Has Generative AI Already Peaked? - Computerphile
Summary
TLDR本文探讨了使用生成式人工智能(AI)来理解图像和文本的CLIP嵌入技术。作者质疑了通过增加数据和模型规模就能实现通用智能的观点,指出要达到零样本学习性能,所需的数据量可能是巨大的。文章通过实验发现,对于困难问题,现有模型在数据量不足的情况下表现不佳。此外,数据集中类别的分布不均也影响了模型对稀有类别的识别能力。尽管大型科技公司可能通过增加GPU和使用人类反馈来改进模型,但作者认为,若要处理在互联网文本和搜索中不常见的难题,可能需要寻找新的方法。
Takeaways
- 🧠 讨论了使用生成式AI来生成新句子、新图像等,并理解图像和文本的能力。
- 🔍 通过大量图像和文本配对学习,可以提炼图像内容的语言表示。
- 🚀 有观点认为,随着训练数据和网络规模的增加,AI将发展出跨领域的通用智能。
- 🔬 科学方法强调实验验证而非假设,对于AI性能提升的乐观预测持谨慎态度。
- 📉 近期论文指出,实现通用零样本性能所需的数据量可能非常庞大,难以实现。
- 📈 论文通过实验数据展示了数据量与模型性能之间的关系,通常呈现对数增长而非线性。
- 📊 论文分析了约4000个概念在数据集中的分布,以及它们在下游任务中的表现。
- 🌐 讨论了CLIP嵌入(图像和文本的共享嵌入空间)及其在分类、推荐系统等任务中的应用。
- 🚧 论文指出,对于困难问题,现有数据量不足以有效训练模型,导致性能受限。
- 📚 强调了数据集中类别和概念的不均匀分布问题,常见类别(如猫)过度表示,而特定类别(如某些树种)则表示不足。
- 🔑 暗示了除了收集更多数据之外,可能需要新的数据表示方法或机器学习策略来提升对困难任务的性能。
Q & A
什么是CLIP嵌入(clip embeddings)?
-CLIP嵌入是一种通过大量图像和文本对训练得到的表示方法,能够将图像和文本映射到共享的嵌入空间中,使得描述相同内容的图像和文本在嵌入空间中彼此接近。
为什么有人认为通过增加更多的数据和更大的模型就能实现通用智能(general intelligence)?

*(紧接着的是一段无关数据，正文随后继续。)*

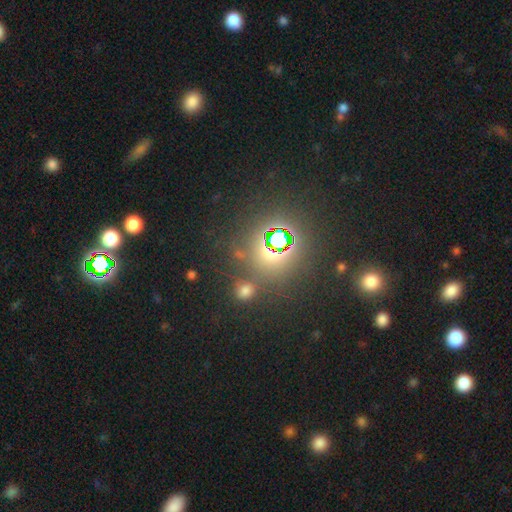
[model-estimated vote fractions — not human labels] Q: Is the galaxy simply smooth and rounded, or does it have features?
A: star or artifact — 72%.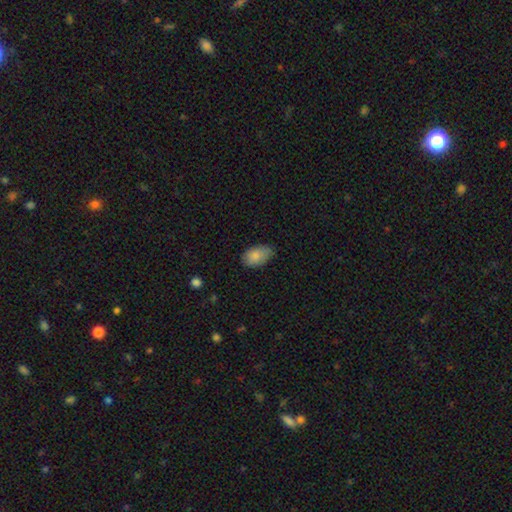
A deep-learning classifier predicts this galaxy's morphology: smooth-or-featured: smooth: 85% | featured or disk: 8% | star or artifact: 6%
  how-rounded: in between: 93% | round: 6% | cigar-shaped: 1%
  merging: none: 70% | minor disturbance: 25% | major disturbance: 4% | merger: 1%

-这种观点基于观察到的现象:随着数据和模型规模的增加,AI在图像识别等领域的表现逐渐提升。因此,一些人认为,只要继续增加数据量和模型规模,AI最终能够处理所有类型的任务。
为什么说实验验证比假设更重要?
-在科学领域,实验验证是检验假设正确性的关键。仅仅提出假设而不通过实验来证明它们,无法确保这些假设在实际应用中的有效性。
这篇论文为什么反对仅通过增加数据量和模型规模就能解决所有问题的观点?
-这篇论文通过实验发现,要实现在新任务上的零样本(zero-shot)表现,所需的数据量是极其庞大的,以至于实际上无法实现。这表明仅靠增加数据和模型规模并不能无限提升AI的性能。

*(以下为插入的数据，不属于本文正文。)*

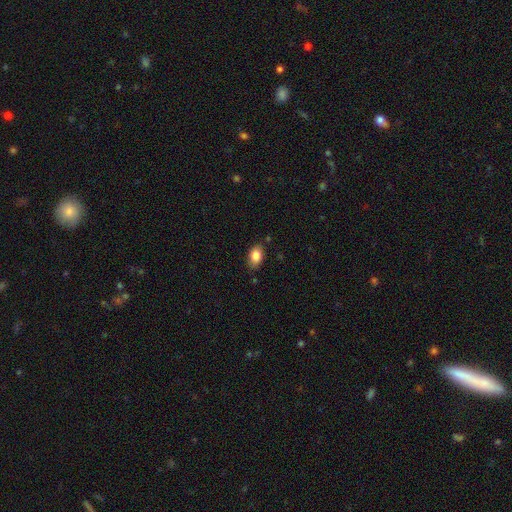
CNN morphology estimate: Smooth or featured? Predicted: smooth (p=0.86). How rounded? Predicted: in between (p=0.88). Merging? Predicted: none (p=0.80).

什么是下游任务(downstream tasks)?
-下游任务是指在训练好基本模型后,利用这些模型进行的特定应用任务,如分类、推荐系统等。
为什么说在困难问题上应用下游任务需要大量的数据支持?
-因为困难问题往往涉及到更具体的概念,这些概念在数据集中可能非常少见,导致模型无法学习到足够的特征来进行有效识别或分类。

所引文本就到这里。